The first move in any interview: define requirements and sketch the API before drawing a single box.
POST /crawl/seed { urls: string[] } → { jobId }GET /crawl/status/:jobId → { queued, fetched, failed, qps }GET /content/:urlHash → { url, html, fetchedAt, statusCode }A web crawler is the engine behind every search index. Google's Googlebot fetches billions of pages a day, and the same fundamental design shows up in SEO tools, price monitors, and academic research scrapers. The core challenge isn't fetching a page; that's trivial. The challenge is doing it at scale without hammering a single website, without fetching the same page twice, and without losing your place when a worker crashes.

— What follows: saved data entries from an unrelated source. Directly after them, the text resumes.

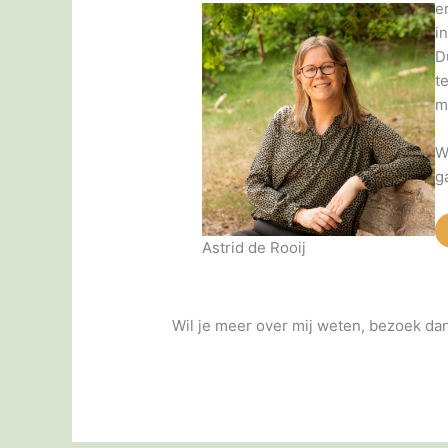
e
i
D
t
m
W
g
Astrid de Rooij
Wil je meer over mij weten, bezoek da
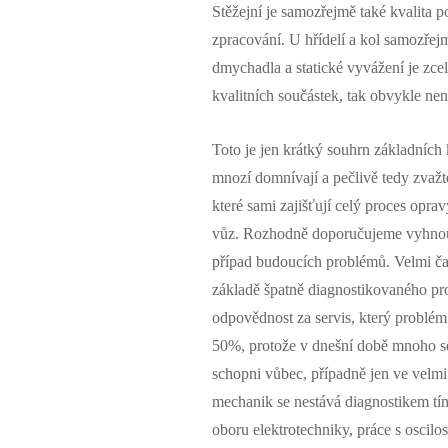
Stěžejní je samozřejmě také kvalita p
zpracování. U hřídelí a kol samozřej
dmychadla a statické vyvážení je zce
kvalitních součástek, tak obvykle ne
Toto je jen krátký souhrn základních
mnozí domnívají a pečlivě tedy zvažt
které sami zajišťují celý proces opra
vůz. Rozhodně doporučujeme vyhnout 
případ budoucích problémů. Velmi čas
základě špatně diagnostikovaného pr
odpovědnost za servis, který problém
50%, protože v dnešní době mnoho se
schopni vůbec, případně jen ve velmi 
mechanik se nestává diagnostikem tím,
oboru elektrotechniky, práce s oscil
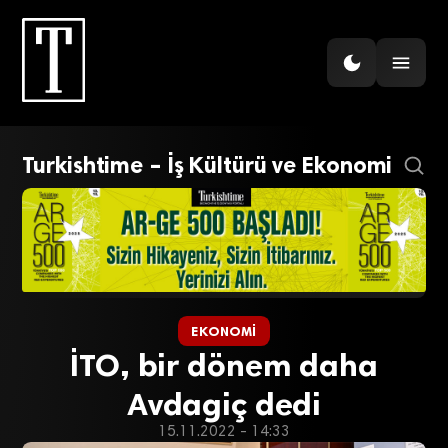
Turkishtime – İş Kültürü ve Ekonomi
EKONOMI
İTO, bir dönem daha
Avdagiç dedi
15.11.2022 - 14:33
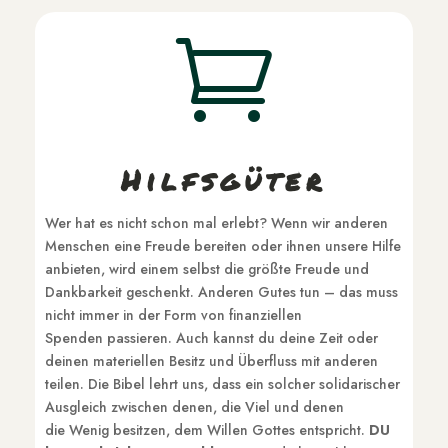

Hilfsgüter
Wer hat es nicht schon mal erlebt? Wenn wir anderen
Menschen eine Freude bereiten oder ihnen unsere Hilfe
anbieten, wird einem selbst die größte Freude und
Dankbarkeit geschenkt. Anderen Gutes tun – das muss
nicht immer in der Form von finanziellen
Spenden passieren. Auch kannst du deine Zeit oder
deinen materiellen Besitz und Überfluss mit anderen
teilen. Die Bibel lehrt uns, dass ein solcher solidarischer
Ausgleich zwischen denen, die Viel und denen
die Wenig besitzen, dem Willen Gottes entspricht.
DU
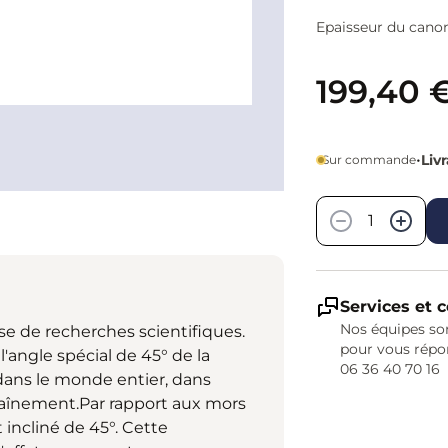
Epaisseur du cano
199,40 
•
Liv
Sur commande
Quantité
−
+
Services et c
Nos équipes son
e de recherches scientifiques.
pour vous répo
l'angle spécial de 45° de la
06 36 40 70 16
 dans le monde entier, dans
ntraînement.Par rapport aux mors
t incliné de 45°. Cette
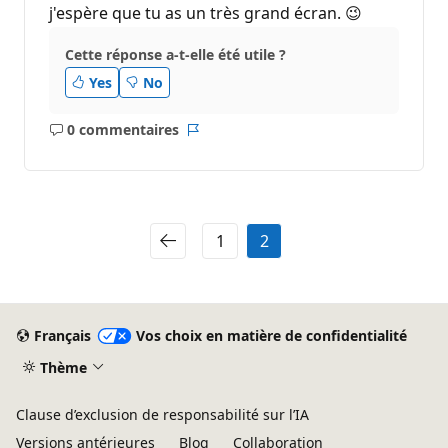
j'espère que tu as un très grand écran. 😉
Cette réponse a-t-elle été utile ?
Yes
No
0 commentaires
Aucun
Rapport
commentaire
1
2
Français
Vos choix en matière de confidentialité
Thème
Clause d’exclusion de responsabilité sur l’IA
Versions antérieures
Blog
Collaboration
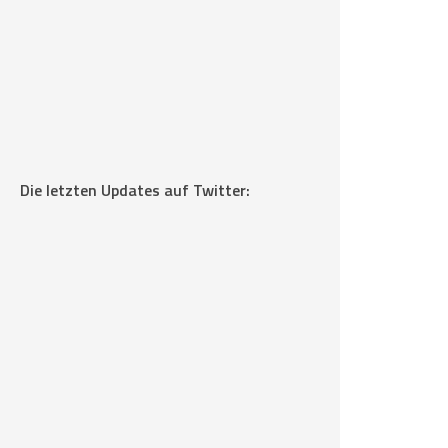
Die letzten Updates auf Twitter:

The design centers on a URL Frontier: a prioritized, politeness-aware queue of URLs waiting to be crawled. When a fetcher grabs a page, a parser extracts every link and feeds new URLs back into the Frontier, but only after deduplication checks to make sure you haven't already visited them. The Frontier also enforces politeness: you wait between requests to the same domain, and you respect robots.txt.
At scale, the interesting problems are exactly where you'd expect: distributed deduplication across hundreds of workers (a Bloom filter over a URL fingerprint set), back-pressure when the frontier grows faster than workers drain it, and deciding which pages to recrawl and how often (freshness scheduling).